Les morceaux chantés: Since Forgotten, The Last One, Touching the Earth, Deeper Within
La liste des guests a de quoi attirer le chaland. Jugez plutôt: Devin Townsend, Chuck Billy, une choriste et 2 membres de Haji's Kitchen (groupe américain méconnu de prog dont le vocaliste depuis 2011 n'est autre que Daniel Tompkins de Tesseract). Devin Townsend participe à Since Forgotten et The Last One en tant que vocaliste. Comme à son habitude, il ne chante/joue que ce qu'il compose lui-même. Il est donc l'auteur des textes et des lignes vocales de ces morceaux, assurant aussi les claviers sur The Last One. Le génie canadien sublime les compositions de monseigneur sweeping qui paraitraient bien fades sans lui. A noter le final plutôt prenant de Since Forgotten (finesse de la section rythmique + acoustique). Touching the Earth c'est la power-ballade dans la grande tradition des classiques de Testament (The Legacy, Return to Serenity, Trail of Tears). Chuck Billy et la choriste Michelle Rae Dean s'adaptent parfaitement à cet excellent morceau propice à l'introspection et aux rêveries contemplatives. A noter que les paroles sont signées James Murphy. On termine avec Deeper Within, composition écrite en collaboration avec Eddie Head (guitare, textes, mélodies vocales) et Eddie Ellis (chant) de Haji's Kitchen. Après une entame péchue, ce titre traine un peu trop en longueurs (+ de 8 minutes) en dépit d'influences vocales piochées chez Alice in Chains et de démonstrations instrumentales plutôt bien senties.

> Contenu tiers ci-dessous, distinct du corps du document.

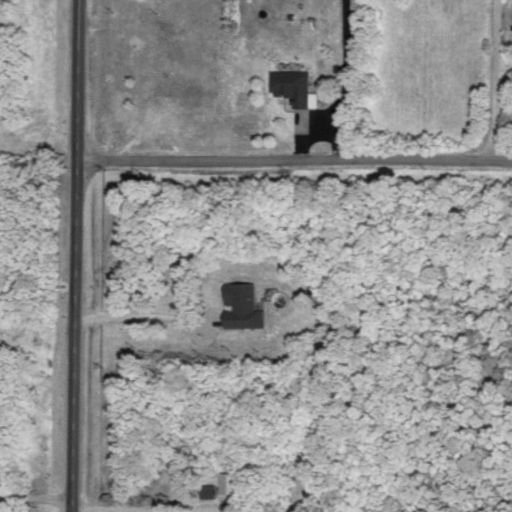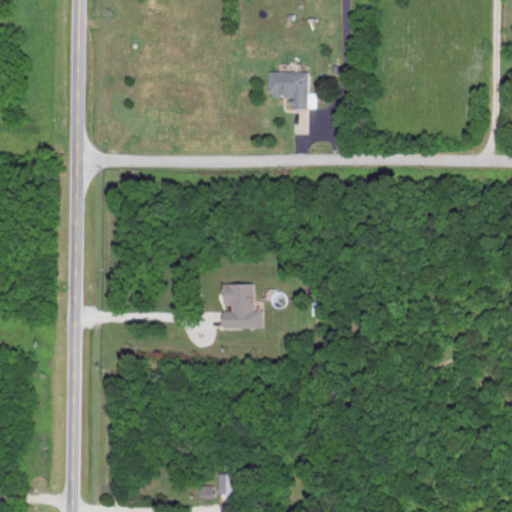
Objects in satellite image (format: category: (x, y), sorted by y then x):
road: (346, 81)
road: (496, 81)
building: (296, 84)
road: (308, 130)
road: (293, 160)
road: (75, 256)
building: (245, 304)
road: (140, 325)
building: (230, 480)
building: (210, 488)
road: (35, 501)
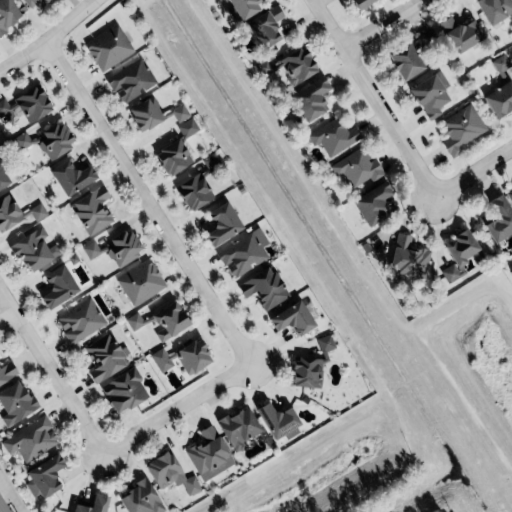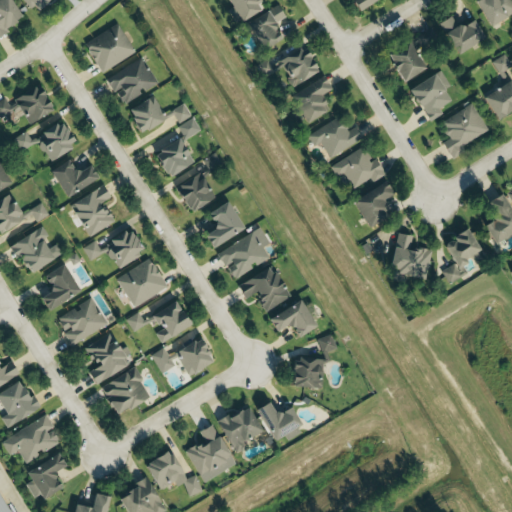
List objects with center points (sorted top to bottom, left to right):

En conclusion, Convergence est une bonne photographie de James Murphy en 1996. Elle représente un musicien doué mais indécis, ayant du mal à canaliser et trier ses idées. Il y a donc à boire et à manger. A retenir: les participations de Devin Townsend et Chuck Billy ainsi que les instrumentaux Vision et Tempus Omnia Revelat.
La suite des aventures de ce guitariste hors-norme au prochain épisode: Feeding the Machine (1999).